El régimen y sus escribas y paniaguados, pretenden señalar que tales condenas son un signo inequívoco de la imparcialidad de los tribunales, de su objetividad y racionalidad. Como si lo que estuviese en juego fueran bienes jurídicos abstractos y que su operatoria se desarrollara en el procedimiento penal y en sus laberintos procesales de pruebas y alegaciones.
El Tribunal Oral y lo que hagan las Cortes y demás intervinientes en estos procesos, como en todo proceso penal, es la materialización –en el sentido de justicia material- de los intereses de la propia burguesía, la que persigue con esta escenificación dotar a su propio poder de un aura moral, democrática y constitucional, a lo que en realidad es su mero arbitrio.

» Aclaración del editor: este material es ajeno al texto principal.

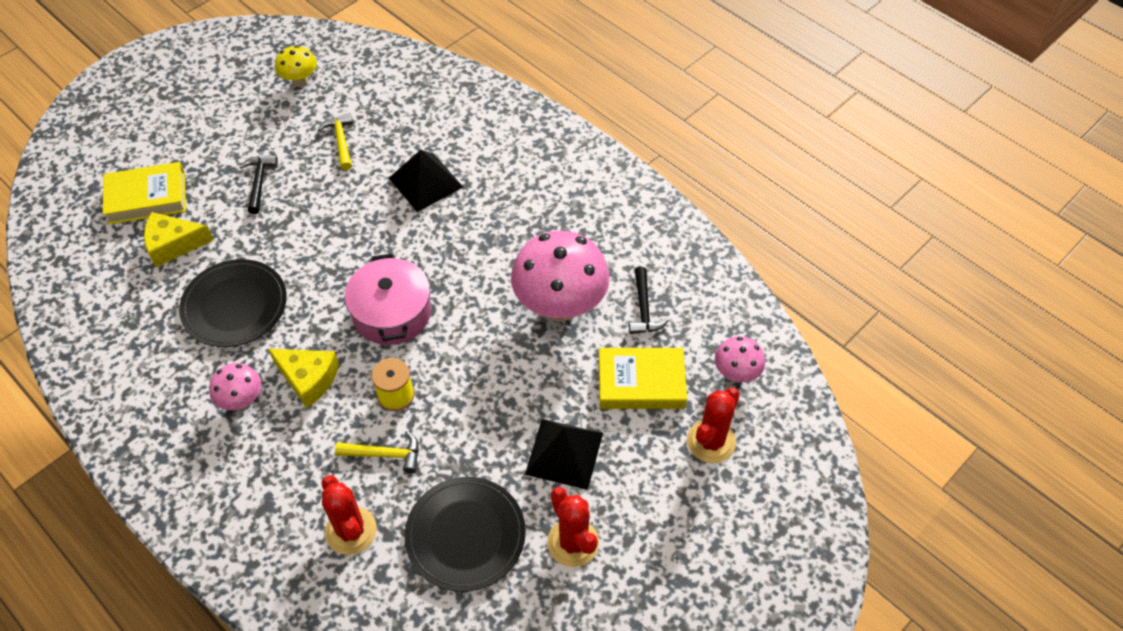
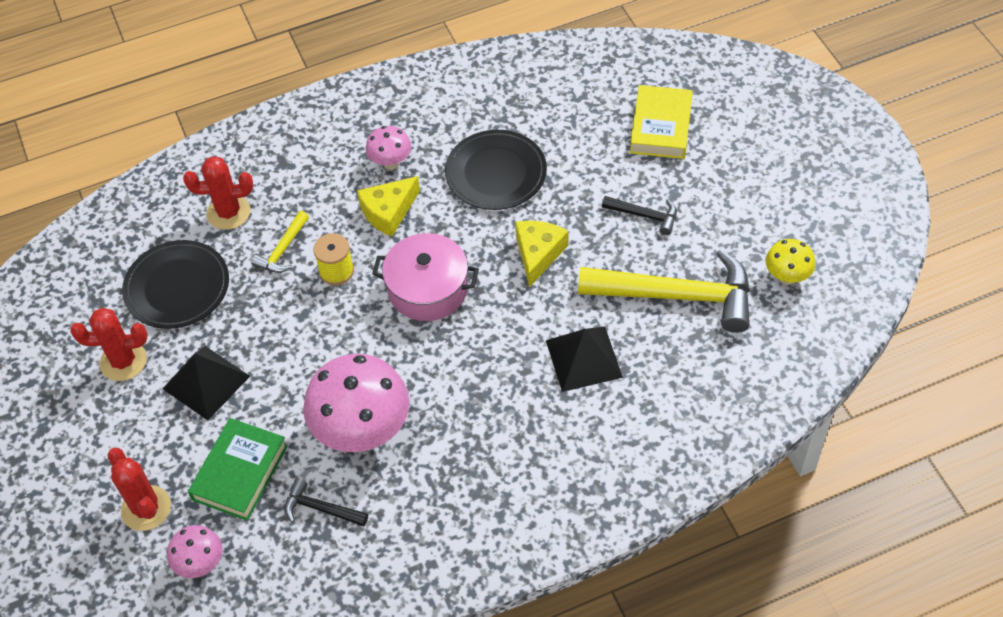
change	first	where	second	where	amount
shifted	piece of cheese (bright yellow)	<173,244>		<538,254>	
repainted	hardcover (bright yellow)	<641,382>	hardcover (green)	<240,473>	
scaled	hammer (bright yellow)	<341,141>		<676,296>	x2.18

La Justicia –con mayúscula como se dice, no sin ironía- no es otra cosa que una dimensión del poder político y el castigo es su epítome: es la advertencia que realiza el régimen, al conjunto de la nación oprimida, sobre lo ilimitado que es su propio poder. En este último sentido las condenas a los genocidas, sólo en una mínima medida constituyen conquistas democráticas. Lo que domina en ellas, políticamente, es el constituir actos de poder político, el aporte de Hannah Arendt en esta materia es de gran valor y contribuye a la desmistificación de la justicia.
En este curso de ideas se enfrentan los intereses de clase antagónicos, no se trata de la superficialidad procesal o de la dimensión del garantismo. Se trata del choque programático entre el aparato burocrático del Poder Judicial y el desafío de hacer Justicia con Tribunales Populares. Aquí no hablamos de otra cosa más que del poder.